● TRY IT:
Print back each record unchanged, without pictures.

● DATA FOR THIS EXERCISE:
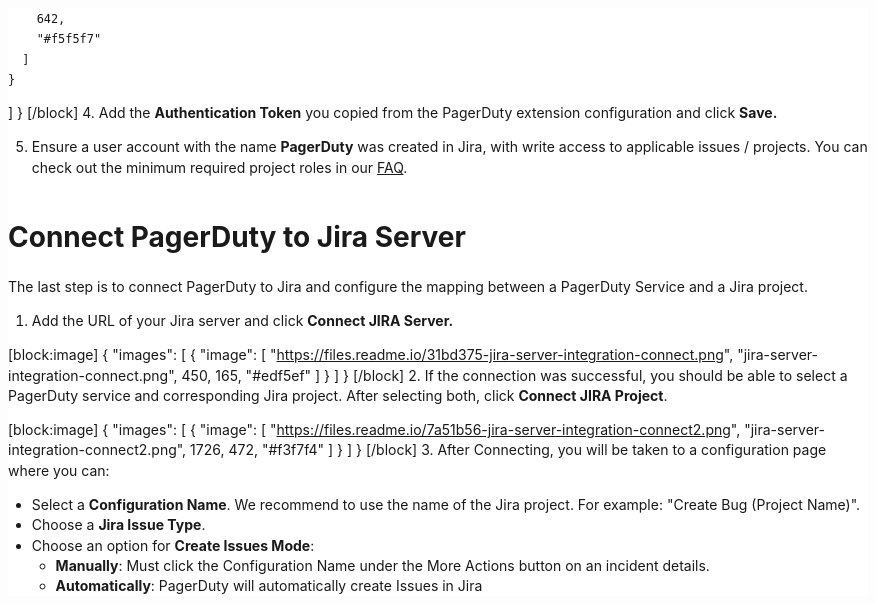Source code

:         642,
        "#f5f5f7"
      ]
    }
  ]
}
[/block]
4. Add the **Authentication Token** you copied from the PagerDuty extension configuration and click **Save.**


5. Ensure a user account with the name **PagerDuty** was created in Jira, with write access to applicable issues / projects. You can check out the minimum required project roles in our [FAQ](https://support.pagerduty.com/v1/docs/jira-server#section-what-is-the-minimum-permissions-that-are-required-for-the-pagerduty-user-in-jira-).

# Connect PagerDuty to Jira Server

The last step is to connect PagerDuty to Jira and configure the mapping between a PagerDuty Service and a Jira project.

1. Add the URL of your Jira server and click **Connect JIRA Server.**

[block:image]
{
  "images": [
    {
      "image": [
        "https://files.readme.io/31bd375-jira-server-integration-connect.png",
        "jira-server-integration-connect.png",
        450,
        165,
        "#edf5ef"
      ]
    }
  ]
}
[/block]
2. If the connection was successful, you should be able to select a PagerDuty service and corresponding Jira project. After selecting both, click **Connect JIRA Project**. 

[block:image]
{
  "images": [
    {
      "image": [
        "https://files.readme.io/7a51b56-jira-server-integration-connect2.png",
        "jira-server-integration-connect2.png",
        1726,
        472,
        "#f3f7f4"
      ]
    }
  ]
}
[/block]
3. After Connecting, you will be taken to a configuration page where you can: 
   * Select a **Configuration Name**. We recommend to use the name of the Jira project. For example: "Create Bug (Project Name)".
   * Choose a **Jira Issue Type**.
   * Choose an option for **Create Issues Mode**:
     - **Manually**: Must click the Configuration Name under the More Actions button on an incident details.
     - **Automatically**: PagerDuty will automatically create Issues in Jira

● YOUR SOLUTION:
Source code

:         642,
        "#f5f5f7"
      ]
    }
  ]
}
[/block]
4. Add the **Authentication Token** you copied from the PagerDuty extension configuration and click **Save.**


5. Ensure a user account with the name **PagerDuty** was created in Jira, with write access to applicable issues / projects. You can check out the minimum required project roles in our [FAQ](https://support.pagerduty.com/v1/docs/jira-server#section-what-is-the-minimum-permissions-that-are-required-for-the-pagerduty-user-in-jira-).

# Connect PagerDuty to Jira Server

The last step is to connect PagerDuty to Jira and configure the mapping between a PagerDuty Service and a Jira project.

1. Add the URL of your Jira server and click **Connect JIRA Server.**

[block:image]
{
  "images": [
    {
      "image": [
        "https://files.readme.io/31bd375-jira-server-integration-connect.png",
        "jira-server-integration-connect.png",
        450,
        165,
        "#edf5ef"
      ]
    }
  ]
}
[/block]
2. If the connection was successful, you should be able to select a PagerDuty service and corresponding Jira project. After selecting both, click **Connect JIRA Project**. 

[block:image]
{
  "images": [
    {
      "image": [
        "https://files.readme.io/7a51b56-jira-server-integration-connect2.png",
        "jira-server-integration-connect2.png",
        1726,
        472,
        "#f3f7f4"
      ]
    }
  ]
}
[/block]
3. After Connecting, you will be taken to a configuration page where you can: 
   * Select a **Configuration Name**. We recommend to use the name of the Jira project. For example: "Create Bug (Project Name)".
   * Choose a **Jira Issue Type**.
   * Choose an option for **Create Issues Mode**:
     - **Manually**: Must click the Configuration Name under the More Actions button on an incident details.
     - **Automatically**: PagerDuty will automatically create Issues in Jira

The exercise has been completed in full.